El politólogo Daniel Buquet analizó el momento que atraviesa el gobierno de Yamandú Orsi a poco más de cumplirse un año y tres meses de su asunción. En entrevista con Montevideo Portal, abarcó los principales ejes de la coyuntura: se refirió al caso de la camioneta presidencial, a los bajos niveles de aprobación del gobierno, a la estrategia de la oposición y a los posibles candidatos del Frente Amplio de cara a 2029.
El académico analizó el episodio de la camioneta como un error político de fondo agravado por una gestión comunicacional que calificó de “amateur”, y advirtió que el daño a la imagen del presidente es en parte “irreversible”. También se mostró escéptico ante la posibilidad de un “golpe de timón” en la orientación del gobierno, y consideró que la ofensiva de los partidos de la oposición no tiene motivos para moderarse en el corto plazo.
— El tema que más ha dado conversación y debate en estos últimos días fue la camioneta del presidente. ¿Qué análisis hacés a nivel global? ¿Es un tema de relevancia política o más un problema de comunicación?
Creo que finalmente resultó ser un tema de relevancia política, no solo por un problema de comunicación, sino por una cuestión sustantiva, pero creo que intervienen los dos aspectos. Lo primero es el hecho mismo de que el presidente, todavía no en funciones, adquirió un vehículo de alto valor con un descuento inusual.
Más allá de eso, donde pareciera que no hay un delito, pero en todo caso es una cosa medio en el borde y que es evidente que éticamente está mal. Por más que todavía no fuera presidente y por más que no haya una contrapartida —que serían los elementos que lo transforman en un delito—, es algo que en términos de la ética política y del discurso que pregonó el propio candidato en su campaña, del estilo de vida y de la forma de ser del dirigente político, es un error político.

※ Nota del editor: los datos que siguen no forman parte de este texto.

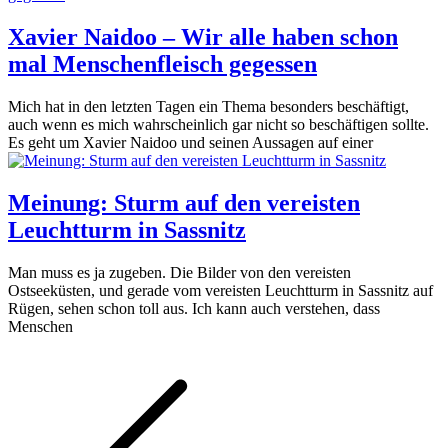
Xavier Naidoo – Wir alle haben schon
mal Menschenfleisch gegessen
Mich hat in den letzten Tagen ein Thema besonders beschäftigt,
auch wenn es mich wahrscheinlich gar nicht so beschäftigen sollte.
Es geht um Xavier Naidoo und seinen Aussagen auf einer
Meinung: Sturm auf den vereisten
Leuchtturm in Sassnitz
Man muss es ja zugeben. Die Bilder von den vereisten
Ostseeküsten, und gerade vom vereisten Leuchtturm in Sassnitz auf
Rügen, sehen schon toll aus. Ich kann auch verstehen, dass
Menschen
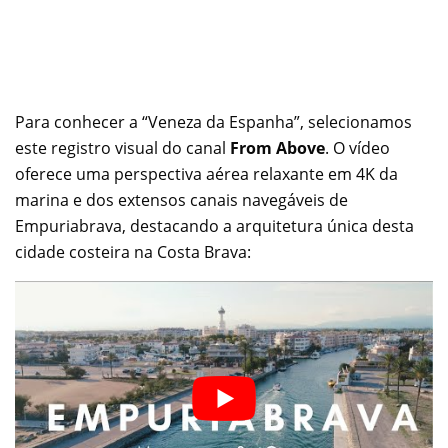
Para conhecer a “Veneza da Espanha”, selecionamos
este registro visual do canal
From Above
. O vídeo
oferece uma perspectiva aérea relaxante em 4K da
marina e dos extensos canais navegáveis de
Empuriabrava, destacando a arquitetura única desta
cidade costeira na Costa Brava:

Va en contra de algo que pretende establecer la honestidad, la transparencia, la sencillez. Entonces hay una sustancia política, es un error.
Ahora, ¿es un error grave o gravísimo? Tal vez ni siquiera fuera un error grave en principio, pero hay un error. Ese error se podía subsanar de distintas maneras. Casi no hubiera sido un error si esto se hacía público desde el principio. Si hubiera dicho ‘tengo un vehículo que es un poco caro, pero gracias a unas piruetas que hicimos logré comprarlo’ capaz que lo resolvían.
El problema es que primero esto no se sabía, luego se sabe una parte de la historia, luego se sabe otra parte, luego el presidente va a dar una explicación y da una explicación cuando incluso todavía no se sabía toda la historia y le salta el tercer componente, que es el auto que le donaron otra empresa y que se usó como parte de pago.
Esto implica que el manejo estratégico de la situación se hizo pésimamente y de una manera completamente amateur. Tal vez desde el principio, porque yo no sé si el presidente se asesoró cuando fue a comprar la camioneta. O no se asesoró, lo cual es amateurismo puro, o lo asesoraron mal, lo cual es falta de profesionalismo.
Después, una vez que vos ves que el asunto tiene cierta envergadura y se llega a la conclusión de que el presidente tiene que salir a dar una explicación, entonces decís: ‘Bueno, vamos a cerrar este asunto, no puede quedar ningún cabo suelto’. Eso es profesionalismo, y no era muy difícil. O bien quienes lo asesoraron no valoraron la información que tenían, o bien el presidente o alguien más —porque parece que había más gente que sabía todas estas cosas— no lo tomó en cuenta y dijo, bueno, esto igual no se va a saber, a nadie le va a importar. Una falta absoluta de profesionalismo orientado sobre todo a la comunicación, pero también a cómo se hacen las cosas.